How to Invest When Everything Is Moving Too Fast
At TechCrunch's StrictlyVC evening in Los Angeles, two of the most candid AI investors shared their perspectives on navigating today's rapidly shifting investment landscape. The event was as entertaining as it was insightful, offering rare straight talk from the front lines of AI funding.
TechCrunch's StrictlyVC evening in Los Angeles last week brought together two of the most refreshingly candid voices in AI investment today. The intimate setting allowed for an unusually frank conversation about what it really takes to back the right companies when the technological ground shifts beneath your feet on a near-daily basis. The audience, packed with founders and fellow investors, was treated to rare behind-the-scenes honesty from people actively deploying capital in one of history's most volatile sectors.

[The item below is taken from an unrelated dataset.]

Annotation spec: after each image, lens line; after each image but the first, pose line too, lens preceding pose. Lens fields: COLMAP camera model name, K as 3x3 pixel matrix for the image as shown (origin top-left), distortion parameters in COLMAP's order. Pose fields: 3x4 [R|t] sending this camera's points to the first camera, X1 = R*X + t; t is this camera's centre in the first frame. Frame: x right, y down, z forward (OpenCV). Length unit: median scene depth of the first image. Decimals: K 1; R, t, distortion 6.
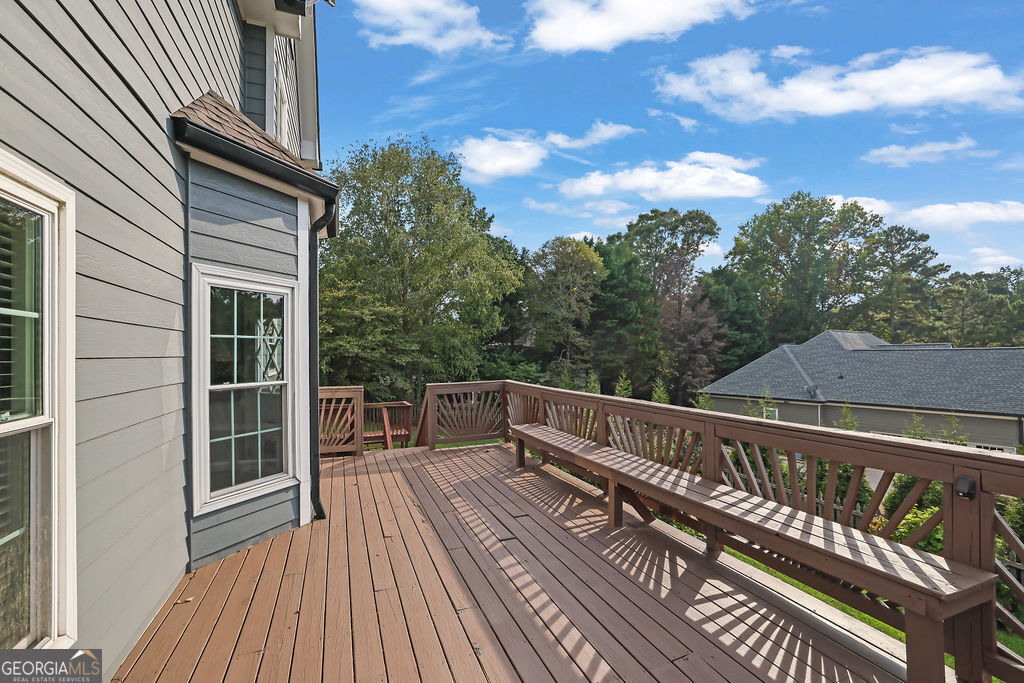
lens RADIAL K [[452.7, 0, 513.1], [0, 452.7, 354.6], [0, 0, 1]] dist [-0.000968, -0.000074]
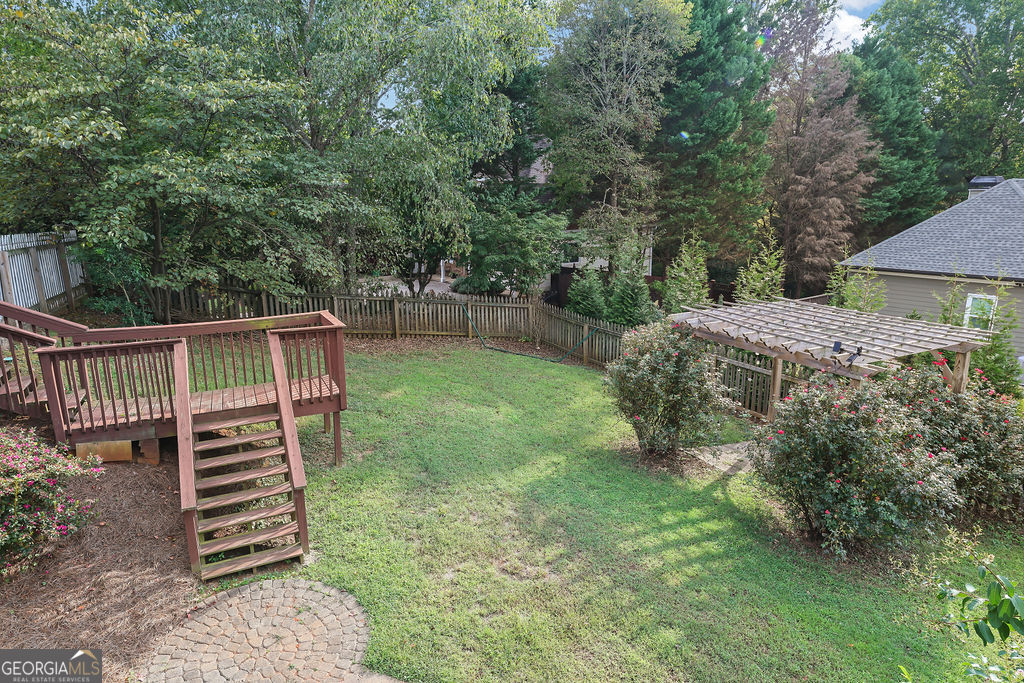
lens RADIAL K [[587.9, 0, 512.2], [0, 587.9, 357.6], [0, 0, 1]] dist [0.000461, 0.002032]
pose [[0.997820, -0.016751, 0.063836, -0.056675], [-0.000581, 0.964985, 0.262305, 0.000508], [-0.065995, -0.261770, 0.962871, 0.251330]]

Both investors agreed that the traditional venture playbook is being stress-tested like never before. When a model release or a new capability can instantly render a startup's core value proposition obsolete, the usual frameworks for evaluating product-market fit need serious rethinking. The message was clear: investors who cling too tightly to old mental models risk being left behind in a market that rewards adaptability above almost everything else.
One of the most compelling themes of the evening was the distinction between durable AI infrastructure and what one investor called 'layer cake risk' β the danger of building a business on top of capabilities that a foundation model provider could absorb or replicate overnight. The smartest bets, they argued, are in companies that build proprietary data moats or deeply embed themselves into workflows that are genuinely painful to change. That kind of stickiness, they suggested, is the new defensibility.
The conversation closed on a surprisingly optimistic note, despite the many risks discussed. Both investors expressed conviction that the sheer scale of transformation underway means there will be more genuinely large companies created in the next decade than in the previous three combined. The key, they said, is not to chase consensus β because by the time everyone agrees something is a good investment, the best entry points have already passed.